-------- RECORDS SHOWN --------

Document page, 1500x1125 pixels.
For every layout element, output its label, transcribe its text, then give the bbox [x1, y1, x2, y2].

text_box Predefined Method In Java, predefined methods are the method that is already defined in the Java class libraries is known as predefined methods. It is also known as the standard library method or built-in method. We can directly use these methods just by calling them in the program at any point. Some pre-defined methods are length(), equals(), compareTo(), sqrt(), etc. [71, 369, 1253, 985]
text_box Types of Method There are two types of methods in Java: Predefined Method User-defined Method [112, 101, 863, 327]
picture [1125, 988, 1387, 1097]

--------

EXERCISE DESCRIPTION
Begin with the line that contains "For every layout" and end with the last line of the material above. Set down that range exactly.

EXERCISE RESULT
For every layout element, output its label, transcribe its text, then give the bbox [x1, y1, x2, y2].

text_box Predefined Method In Java, predefined methods are the method that is already defined in the Java class libraries is known as predefined methods. It is also known as the standard library method or built-in method. We can directly use these methods just by calling them in the program at any point. Some pre-defined methods are length(), equals(), compareTo(), sqrt(), etc. [71, 369, 1253, 985]
text_box Types of Method There are two types of methods in Java: Predefined Method User-defined Method [112, 101, 863, 327]
picture [1125, 988, 1387, 1097]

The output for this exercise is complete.